Their names may have faded, but in their day, men like Tim Daly, Bill O’Brien, Win Green, and Harry Westerby were as famous in hockey circles as the stars they tended to.
Daly started with Toronto’s NHL team before they became the Maple Leafs in 1927, and kept at it until he retired in 1960 at the age of 75. A confirmed character, Daly was never accused of pampering his players: when they complained of aches, he often told them to “skate it out.”
He was said to maintain a policy by which you had to have played for the Leafs for at least five years before he’d give you a post-game rubdown. In the late 1940s, he disdained players improving their basic armour by adding thumb guards, shoulderpads, elbowpads. Real hockey players, he grumbled, never bothered with such “jim-jams.”
Bill O’Brien, portly trainer of the old Montreal Maroons defined his job in 1934: he had to be “a combination of doctor, chiropractor, and masseur” with a knack for “applied psychology.”
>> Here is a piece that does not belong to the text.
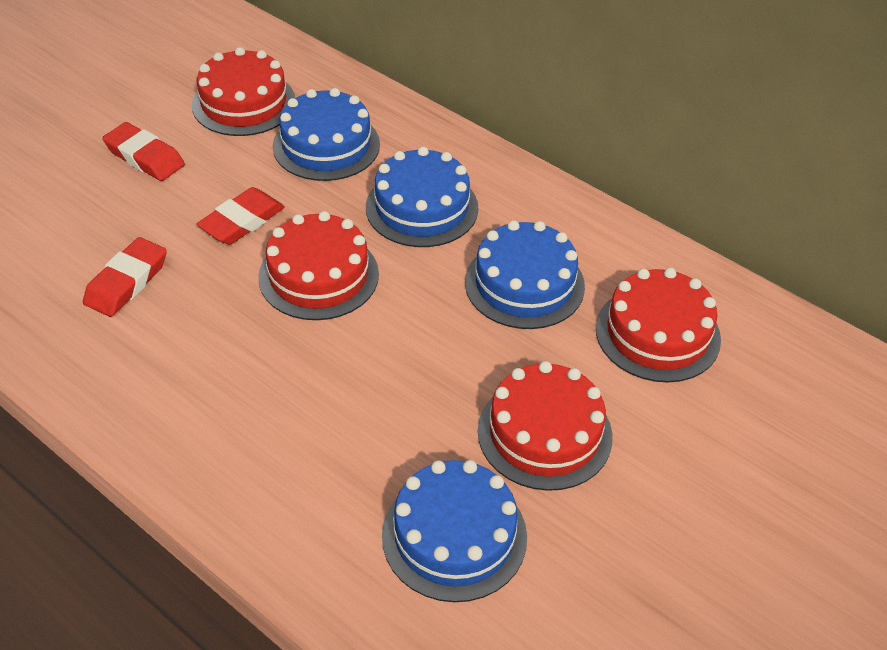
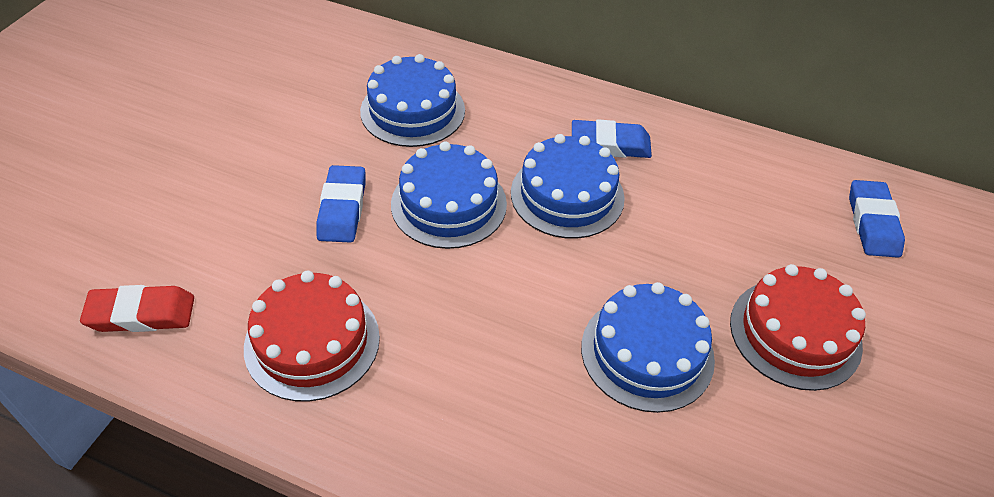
blue eraser: none = 0 -> [316,165,366,243] [572,119,652,158] [849,180,905,258] = 3
red cake: [192,47,295,136] [258,211,379,320] [478,361,613,491] [596,268,721,382] = 4 -> [244,271,380,401] [730,264,866,391] = 2
red eraser: [83,237,167,317] [103,122,185,181] [197,187,285,245] = 3 -> [80,285,194,332] = 1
His most consistent concern during an NHL season? “Staleness,” he said, which he defined as a mostly mental state. “It is evidenced by a gradual growing lethargy and is a type of he melancholia,” he explained. “It is combatted by lots of sleep, readjustment of diet, and alcohol rubs.”
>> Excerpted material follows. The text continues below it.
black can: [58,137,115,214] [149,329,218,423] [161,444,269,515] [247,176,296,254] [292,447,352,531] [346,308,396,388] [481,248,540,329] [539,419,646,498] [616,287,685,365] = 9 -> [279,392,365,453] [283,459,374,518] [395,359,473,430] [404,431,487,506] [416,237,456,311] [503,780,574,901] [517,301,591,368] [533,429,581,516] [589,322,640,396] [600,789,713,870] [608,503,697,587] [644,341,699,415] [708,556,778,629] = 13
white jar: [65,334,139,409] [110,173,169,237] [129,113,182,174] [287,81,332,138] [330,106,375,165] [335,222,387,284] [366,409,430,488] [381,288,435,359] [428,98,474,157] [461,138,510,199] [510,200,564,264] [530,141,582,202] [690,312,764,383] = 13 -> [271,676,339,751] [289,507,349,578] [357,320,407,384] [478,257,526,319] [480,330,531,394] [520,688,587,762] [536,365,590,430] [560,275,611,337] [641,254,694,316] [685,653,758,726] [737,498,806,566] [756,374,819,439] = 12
Harry Westerby was a boxing champion before he became the mainstay of the New York Rangers’ dressing room in the 1920s. Manager Lester Patrick liked to say he was the most valuable man on the team. So single-minded was he in his care of the Rangers’ uniforms that he refused to send them into local storage during the summer, preferring to ship them to his home in Toronto, where he stowed them down the basement for safekeeping.
Win Green, the Boston Bruins’ long-time trainer, worked a summer job looking after baseball’s Red Sox. In the 1930s, he calculated that the Bruins’ supply of dressing-room refreshments for a single season included 2,112 oranges and lemons along with 4,500 sticks of gum. On nights when the Boston Garden was especially wintry, he brewed up a coffee-malt concoction to keep the players warmed and alert between periods.
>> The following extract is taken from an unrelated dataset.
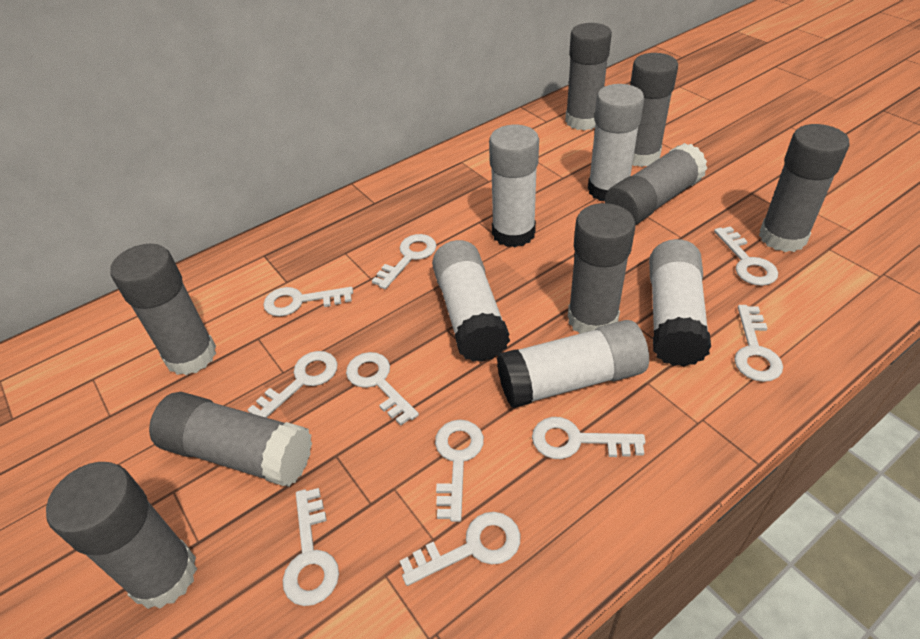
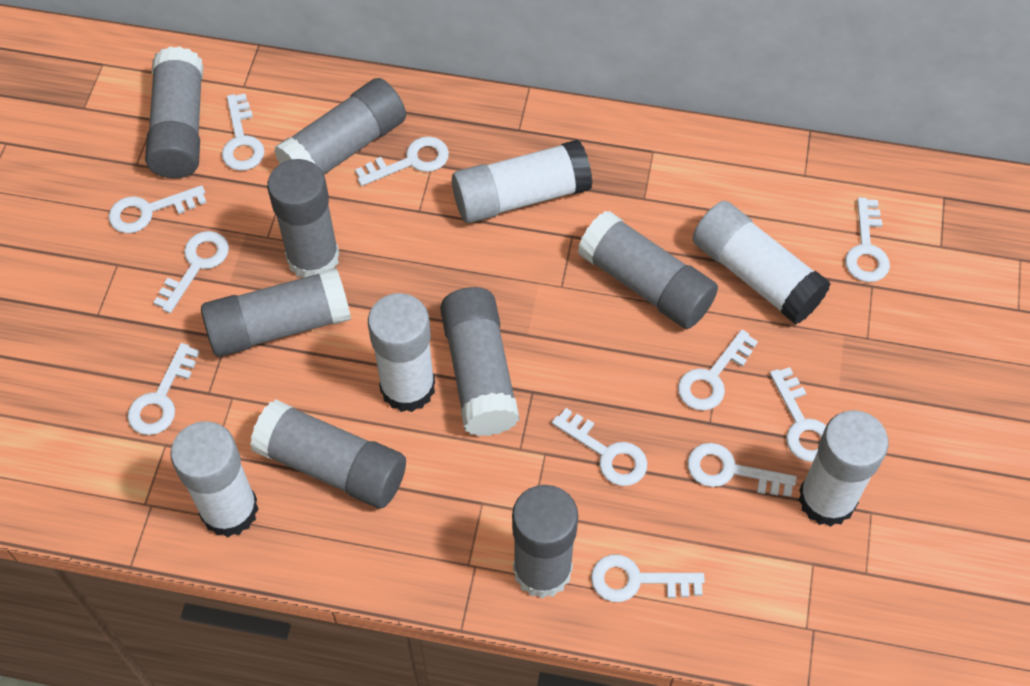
white key: [247,351,338,418] [263,287,353,316] [283,488,339,606] [346,352,419,426] [372,234,437,289] [400,512,520,586] [435,420,484,522] [532,417,645,459] [714,226,778,286] [734,305,783,382] = 10 -> [108,185,207,233] [127,343,199,435] [153,231,229,313] [222,93,265,171] [355,136,449,186] [552,408,647,486] [591,555,705,602] [678,330,758,411] [688,443,797,497] [770,367,826,462] [845,197,890,282] = 11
Hazards of the trainer’s job? A shot by Detroit’s own Joe Carveth found Red Wing trainer Honey Walker on the bench during a 1944 game in Montreal and fractured his jaw. (He refused to leave his post before the game was over.) And Frank Paice, veteran New York trainer, was once assessed a penalty for arguing too vociferously when a referee called a penalty against the Rangers. A second Ranger went to the box on Paice’s behalf.